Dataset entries
————
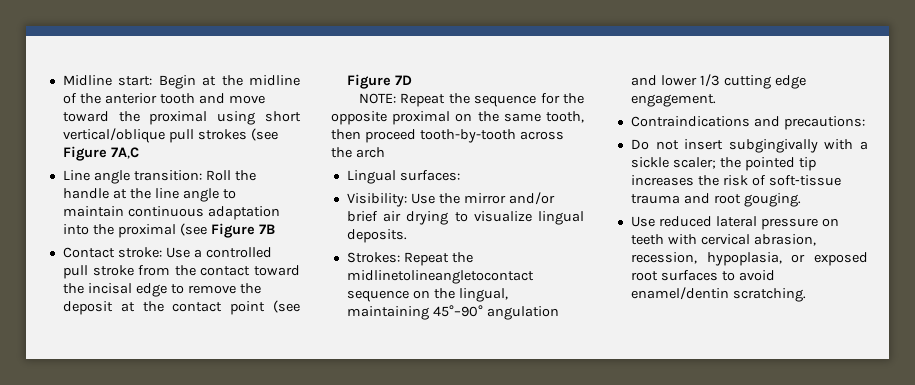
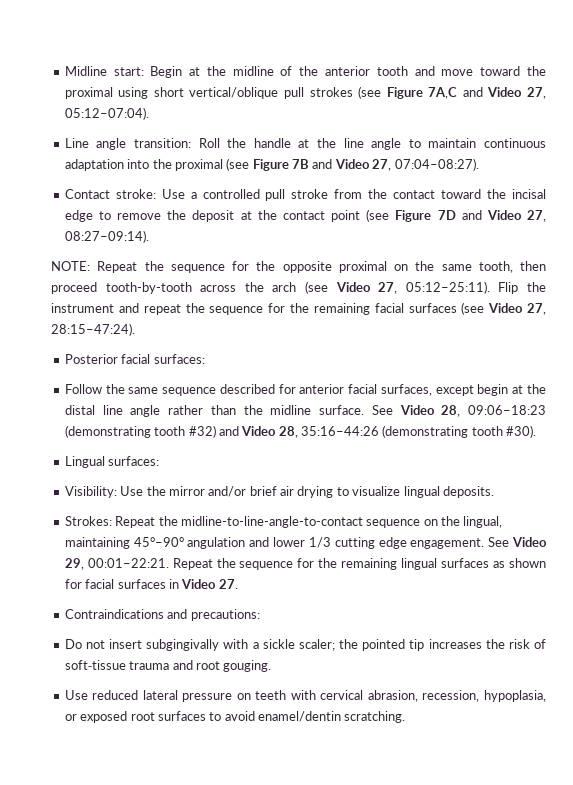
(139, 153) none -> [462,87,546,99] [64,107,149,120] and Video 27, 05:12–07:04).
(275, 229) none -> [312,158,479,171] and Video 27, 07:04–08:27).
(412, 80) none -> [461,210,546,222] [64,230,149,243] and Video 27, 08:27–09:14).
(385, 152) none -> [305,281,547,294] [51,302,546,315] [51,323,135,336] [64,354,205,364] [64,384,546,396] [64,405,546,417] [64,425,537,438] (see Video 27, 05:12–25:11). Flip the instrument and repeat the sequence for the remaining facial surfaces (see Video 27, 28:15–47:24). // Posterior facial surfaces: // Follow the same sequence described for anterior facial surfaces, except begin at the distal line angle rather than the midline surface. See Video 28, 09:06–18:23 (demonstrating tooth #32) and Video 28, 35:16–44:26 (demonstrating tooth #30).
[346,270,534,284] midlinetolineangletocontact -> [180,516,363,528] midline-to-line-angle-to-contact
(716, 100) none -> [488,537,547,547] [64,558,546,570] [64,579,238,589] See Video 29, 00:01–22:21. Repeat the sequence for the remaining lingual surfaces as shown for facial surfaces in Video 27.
————
Give back every entry in full, exactly as written, with no picture included.

(139, 153) none -> [462,87,546,99] [64,107,149,120] and Video 27, 05:12–07:04).
(275, 229) none -> [312,158,479,171] and Video 27, 07:04–08:27).
(412, 80) none -> [461,210,546,222] [64,230,149,243] and Video 27, 08:27–09:14).
(385, 152) none -> [305,281,547,294] [51,302,546,315] [51,323,135,336] [64,354,205,364] [64,384,546,396] [64,405,546,417] [64,425,537,438] (see Video 27, 05:12–25:11). Flip the instrument and repeat the sequence for the remaining facial surfaces (see Video 27, 28:15–47:24). // Posterior facial surfaces: // Follow the same sequence described for anterior facial surfaces, except begin at the distal line angle rather than the midline surface. See Video 28, 09:06–18:23 (demonstrating tooth #32) and Video 28, 35:16–44:26 (demonstrating tooth #30).
[346,270,534,284] midlinetolineangletocontact -> [180,516,363,528] midline-to-line-angle-to-contact
(716, 100) none -> [488,537,547,547] [64,558,546,570] [64,579,238,589] See Video 29, 00:01–22:21. Repeat the sequence for the remaining lingual surfaces as shown for facial surfaces in Video 27.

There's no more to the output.